Uma câmera na mão, uma ideia na cabeça

Audiovisuais curtíssima-metragem pedagógicos e políticos estimulam aprendizado, debate e ação coletiva.

Imagem: CSeabra/Midjourney

Com a frase “Uma câmera na mão e uma ideia na cabeça”, Glauber Rocha trabalhava na criação de uma estética cinematográfica com uma mensagem política revolucionária.

Inegavelmente, muitos dos resultados dessa combinação podem ser sofríveis, mas o processo envolvido é sempre de muita aprendizagem. Ao contrário da imagem de um gênio improvisador, a análise dos roteiros de Glauber reflete um processo minucioso de planejamento do filme pelo cineasta, na construção das personagens e na pesquisa. Os roteiros de Deus e o Diabo na terra do sol refletem um processo minucioso de planejamento do filme pelo cineasta, que realizou várias viagens pelo sertão nordestino e fez pesquisas rigorosas sobre o cangaço.

Hoje, com os celulares nas mãos de todos, em geral dotados de ótima qualidade de captação de vídeo, a frase de Glauber é quase que autorrealizatória. Porém é importante ter consciência que fazer um filme não é usar a câmera como um “aspirador de imagens” pois o material filmado exige ser trabalhado com cortes e montagem, edição e inserção de material complementar, trilha sonora, legendagem etc.

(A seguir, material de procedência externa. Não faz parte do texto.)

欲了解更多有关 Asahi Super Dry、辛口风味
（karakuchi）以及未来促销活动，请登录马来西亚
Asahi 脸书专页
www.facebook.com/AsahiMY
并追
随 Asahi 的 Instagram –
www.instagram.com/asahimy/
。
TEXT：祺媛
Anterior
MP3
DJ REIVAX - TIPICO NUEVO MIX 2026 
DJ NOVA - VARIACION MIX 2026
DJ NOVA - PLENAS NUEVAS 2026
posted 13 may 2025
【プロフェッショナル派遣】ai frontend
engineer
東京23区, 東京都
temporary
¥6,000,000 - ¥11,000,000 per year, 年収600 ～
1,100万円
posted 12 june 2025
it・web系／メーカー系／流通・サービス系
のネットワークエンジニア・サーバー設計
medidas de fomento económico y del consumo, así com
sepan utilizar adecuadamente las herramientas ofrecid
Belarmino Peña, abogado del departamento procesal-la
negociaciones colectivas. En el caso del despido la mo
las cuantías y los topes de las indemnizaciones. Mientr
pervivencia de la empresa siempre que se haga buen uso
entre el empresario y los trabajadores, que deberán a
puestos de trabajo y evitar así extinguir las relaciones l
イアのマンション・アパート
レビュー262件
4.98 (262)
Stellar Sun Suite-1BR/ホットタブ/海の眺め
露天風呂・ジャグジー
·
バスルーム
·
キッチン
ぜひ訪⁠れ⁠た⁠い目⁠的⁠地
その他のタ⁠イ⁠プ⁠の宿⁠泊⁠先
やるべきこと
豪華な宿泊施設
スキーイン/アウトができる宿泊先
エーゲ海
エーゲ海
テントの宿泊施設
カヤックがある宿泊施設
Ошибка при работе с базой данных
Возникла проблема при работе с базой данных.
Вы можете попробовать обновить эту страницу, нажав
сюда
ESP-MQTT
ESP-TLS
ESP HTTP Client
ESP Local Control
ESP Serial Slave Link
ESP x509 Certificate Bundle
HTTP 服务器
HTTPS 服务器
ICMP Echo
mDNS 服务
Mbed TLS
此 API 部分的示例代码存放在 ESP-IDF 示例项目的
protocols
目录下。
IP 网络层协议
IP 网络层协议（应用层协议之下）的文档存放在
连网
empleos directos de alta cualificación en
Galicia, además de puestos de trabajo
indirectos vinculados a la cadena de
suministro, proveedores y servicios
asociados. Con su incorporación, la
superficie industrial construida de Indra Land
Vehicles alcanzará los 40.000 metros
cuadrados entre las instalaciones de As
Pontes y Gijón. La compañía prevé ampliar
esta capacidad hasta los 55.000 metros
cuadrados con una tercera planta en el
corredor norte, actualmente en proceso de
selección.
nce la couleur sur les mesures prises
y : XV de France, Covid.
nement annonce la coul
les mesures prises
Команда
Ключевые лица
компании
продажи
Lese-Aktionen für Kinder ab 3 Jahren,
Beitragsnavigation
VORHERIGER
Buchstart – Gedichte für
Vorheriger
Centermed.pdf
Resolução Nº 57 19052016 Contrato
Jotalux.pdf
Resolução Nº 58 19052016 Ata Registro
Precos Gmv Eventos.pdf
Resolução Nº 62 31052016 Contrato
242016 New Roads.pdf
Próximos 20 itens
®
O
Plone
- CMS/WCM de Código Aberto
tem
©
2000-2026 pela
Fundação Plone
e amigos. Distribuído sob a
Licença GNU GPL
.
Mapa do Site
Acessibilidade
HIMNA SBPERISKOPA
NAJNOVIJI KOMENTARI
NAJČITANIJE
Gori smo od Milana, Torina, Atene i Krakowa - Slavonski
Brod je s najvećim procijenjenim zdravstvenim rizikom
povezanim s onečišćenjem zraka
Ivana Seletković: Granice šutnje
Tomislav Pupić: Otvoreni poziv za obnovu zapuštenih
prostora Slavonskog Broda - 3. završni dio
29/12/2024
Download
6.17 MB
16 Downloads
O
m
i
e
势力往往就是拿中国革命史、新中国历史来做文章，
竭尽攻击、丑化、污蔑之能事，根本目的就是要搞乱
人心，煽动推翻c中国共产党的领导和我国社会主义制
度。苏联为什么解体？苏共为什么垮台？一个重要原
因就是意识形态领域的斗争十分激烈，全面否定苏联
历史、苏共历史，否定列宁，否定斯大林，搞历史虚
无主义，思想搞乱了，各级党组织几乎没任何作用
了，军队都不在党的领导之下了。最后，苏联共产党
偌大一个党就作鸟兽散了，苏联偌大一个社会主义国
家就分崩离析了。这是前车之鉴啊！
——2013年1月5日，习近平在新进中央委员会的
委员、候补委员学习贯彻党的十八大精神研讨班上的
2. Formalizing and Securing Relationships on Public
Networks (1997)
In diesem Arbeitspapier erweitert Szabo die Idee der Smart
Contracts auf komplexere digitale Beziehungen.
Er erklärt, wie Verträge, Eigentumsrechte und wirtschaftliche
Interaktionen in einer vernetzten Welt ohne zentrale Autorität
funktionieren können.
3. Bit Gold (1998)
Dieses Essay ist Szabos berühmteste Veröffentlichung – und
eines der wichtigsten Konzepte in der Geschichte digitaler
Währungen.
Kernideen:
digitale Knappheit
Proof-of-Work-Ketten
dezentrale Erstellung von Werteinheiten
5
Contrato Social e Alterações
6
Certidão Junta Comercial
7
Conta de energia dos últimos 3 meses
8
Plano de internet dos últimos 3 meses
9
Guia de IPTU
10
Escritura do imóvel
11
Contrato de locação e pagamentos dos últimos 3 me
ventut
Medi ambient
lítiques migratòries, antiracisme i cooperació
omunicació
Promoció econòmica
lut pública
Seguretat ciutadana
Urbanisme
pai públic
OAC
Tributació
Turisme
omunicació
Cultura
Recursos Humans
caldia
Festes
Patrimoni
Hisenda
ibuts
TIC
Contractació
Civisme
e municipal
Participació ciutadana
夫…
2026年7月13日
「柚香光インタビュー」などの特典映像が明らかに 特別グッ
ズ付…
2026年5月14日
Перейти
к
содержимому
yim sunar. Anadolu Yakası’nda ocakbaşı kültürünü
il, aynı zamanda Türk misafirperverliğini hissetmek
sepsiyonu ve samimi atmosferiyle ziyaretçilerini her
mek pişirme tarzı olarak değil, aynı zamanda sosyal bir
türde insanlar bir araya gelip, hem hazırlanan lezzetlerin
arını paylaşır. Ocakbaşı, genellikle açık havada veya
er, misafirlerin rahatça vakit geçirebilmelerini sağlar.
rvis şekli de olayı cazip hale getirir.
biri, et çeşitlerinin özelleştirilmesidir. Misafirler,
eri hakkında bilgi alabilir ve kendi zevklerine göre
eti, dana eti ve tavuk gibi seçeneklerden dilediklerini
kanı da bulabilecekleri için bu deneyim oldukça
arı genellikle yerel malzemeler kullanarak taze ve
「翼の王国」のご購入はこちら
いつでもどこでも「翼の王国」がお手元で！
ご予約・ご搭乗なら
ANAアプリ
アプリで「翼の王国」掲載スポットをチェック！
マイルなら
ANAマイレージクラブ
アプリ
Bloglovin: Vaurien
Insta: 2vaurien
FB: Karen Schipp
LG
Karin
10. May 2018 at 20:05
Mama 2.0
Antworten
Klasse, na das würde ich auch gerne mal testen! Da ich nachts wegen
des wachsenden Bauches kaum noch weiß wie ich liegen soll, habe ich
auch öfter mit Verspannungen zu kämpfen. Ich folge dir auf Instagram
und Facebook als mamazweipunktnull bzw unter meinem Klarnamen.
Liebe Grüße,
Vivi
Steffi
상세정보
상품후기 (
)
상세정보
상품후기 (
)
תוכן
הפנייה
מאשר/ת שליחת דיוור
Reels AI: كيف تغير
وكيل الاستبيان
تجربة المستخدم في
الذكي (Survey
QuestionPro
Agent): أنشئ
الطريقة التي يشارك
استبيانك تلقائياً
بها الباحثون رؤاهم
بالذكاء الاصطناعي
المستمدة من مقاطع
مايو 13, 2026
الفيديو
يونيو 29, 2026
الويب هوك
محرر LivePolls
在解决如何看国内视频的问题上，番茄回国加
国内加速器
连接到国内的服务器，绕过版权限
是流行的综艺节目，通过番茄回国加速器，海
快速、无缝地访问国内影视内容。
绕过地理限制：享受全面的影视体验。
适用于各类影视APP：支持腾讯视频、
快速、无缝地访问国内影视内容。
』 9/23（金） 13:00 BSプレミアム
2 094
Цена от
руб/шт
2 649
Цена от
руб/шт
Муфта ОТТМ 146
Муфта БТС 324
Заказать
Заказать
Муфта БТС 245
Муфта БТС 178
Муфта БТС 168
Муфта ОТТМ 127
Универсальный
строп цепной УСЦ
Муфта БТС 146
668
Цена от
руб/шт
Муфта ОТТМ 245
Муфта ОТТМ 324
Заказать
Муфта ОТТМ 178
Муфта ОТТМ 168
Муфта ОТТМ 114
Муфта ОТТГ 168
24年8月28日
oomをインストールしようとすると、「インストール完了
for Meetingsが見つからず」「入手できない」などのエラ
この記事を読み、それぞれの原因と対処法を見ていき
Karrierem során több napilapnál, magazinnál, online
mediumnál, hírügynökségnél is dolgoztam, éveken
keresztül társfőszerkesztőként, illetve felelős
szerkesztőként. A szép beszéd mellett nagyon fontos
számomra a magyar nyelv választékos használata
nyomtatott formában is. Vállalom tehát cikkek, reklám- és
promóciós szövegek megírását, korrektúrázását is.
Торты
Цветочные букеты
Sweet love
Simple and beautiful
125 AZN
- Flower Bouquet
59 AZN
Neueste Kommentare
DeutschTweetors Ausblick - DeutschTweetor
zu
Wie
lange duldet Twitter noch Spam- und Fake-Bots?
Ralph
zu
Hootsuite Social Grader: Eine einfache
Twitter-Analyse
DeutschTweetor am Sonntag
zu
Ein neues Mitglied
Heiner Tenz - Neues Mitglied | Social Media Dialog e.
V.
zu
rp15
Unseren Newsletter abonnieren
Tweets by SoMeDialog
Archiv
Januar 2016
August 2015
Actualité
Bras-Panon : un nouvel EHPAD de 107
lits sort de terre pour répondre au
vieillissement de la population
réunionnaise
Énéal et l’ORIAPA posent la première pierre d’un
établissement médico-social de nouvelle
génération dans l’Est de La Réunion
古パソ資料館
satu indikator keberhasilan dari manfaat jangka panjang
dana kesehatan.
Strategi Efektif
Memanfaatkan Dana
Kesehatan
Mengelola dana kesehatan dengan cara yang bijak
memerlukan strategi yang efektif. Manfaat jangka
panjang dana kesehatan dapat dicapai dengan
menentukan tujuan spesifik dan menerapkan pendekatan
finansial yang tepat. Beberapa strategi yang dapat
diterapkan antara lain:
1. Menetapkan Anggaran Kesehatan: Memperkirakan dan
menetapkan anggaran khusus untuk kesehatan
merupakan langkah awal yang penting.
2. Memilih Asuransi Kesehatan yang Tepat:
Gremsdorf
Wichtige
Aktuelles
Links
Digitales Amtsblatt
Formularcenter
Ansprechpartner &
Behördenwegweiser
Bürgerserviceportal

O potencial pedagógico, seja para projetos na escola ou em organizações sociais, sindicatos, movimentos políticos, é enorme. Quanto você reúne um pequeno grupo de estudantes ou militantes para a produção de um pequeno audiovisual, a definição do roteiro, o planejamento da filmagem, o trabalho de edição das imagens, a narração e efeitos sonoros, os letreiros e materiais adicionais, como mapas, fotos ou tabelas, desenvolvem habilidades e mobilizam competências com impacto nos processos de aprendizagem do grupo e de cada pessoa envolvida.

Claro que o formato curtíssima metragem (de 90 segundos a 3 minutos de duração) é o ideal. Curtas com 10 ou 15 minutos já necessitam de outra escala de produção, sendo quase torturante assistir material com essa extensão feito por amadores. Mas filmes com um minuto e meio, três minutos, mesmo quando meio toscos até dá para assistir e depois conversar acerca (parte fundamental do processo).

Mas um projeto consistente pedagogicamente deve prever uma temática condutora, um preparo antecipado dos recursos a mobilizar (desde as funções de cada um na equipe, cada um com sua tarefa específica, até as condições objetivas de filmagem, locais, recursos técnicos, especialmente para a edição do material) e, principalmente, o trabalho a ser feito após a filmagem e edição, que é o de publicação, difusão e conversas e bate-papos sobre os conteúdos apresentados e a visão de mundo apresentada em cada audiovisual.

O formato de apresentar as produções feitas pelas equipes, imaginando uma sala de aula ou uma oficina de formação de militantes de um determinado segmento de ação política, faz com que os que usaram sua câmera na mão e suas ideias na cabeça conversem com quem assiste ao que foi feito. Desde o tema do filme, que poderá ser debatido, até contar as dificuldades e aprendizados da filmagem, até a conexão com outros aspectos do mundo que se deseje trabalhar.

Organizar as pessoas assim, em formatos que podem evoluir para algo com mais regularidade – tipo cineclube –, tem um rico potencial de estimular a organização coletiva, em cima de um material cuja produção, disseminação e discussão facilita muito um trabalho cultural e educacional. Cineclube é uma forma de você exibir e debater sua produção ao vivo com outras pessoas, exibições periódicas e, principalmente, um coletivo organizado democraticamente, sem fins lucrativos. Pensar em fazer um filme é um projeto mobilizador, filmar e editar o vídeo é levar à realidade a sua ideia, publicar seu filme online e exibi-lo em sessões presenciais é dar sentido à produção. Um projeto educacional ou político fortalece a principal razão de existir de um audiovisual: ser assistido, comentado e divulgado para mais pessoas.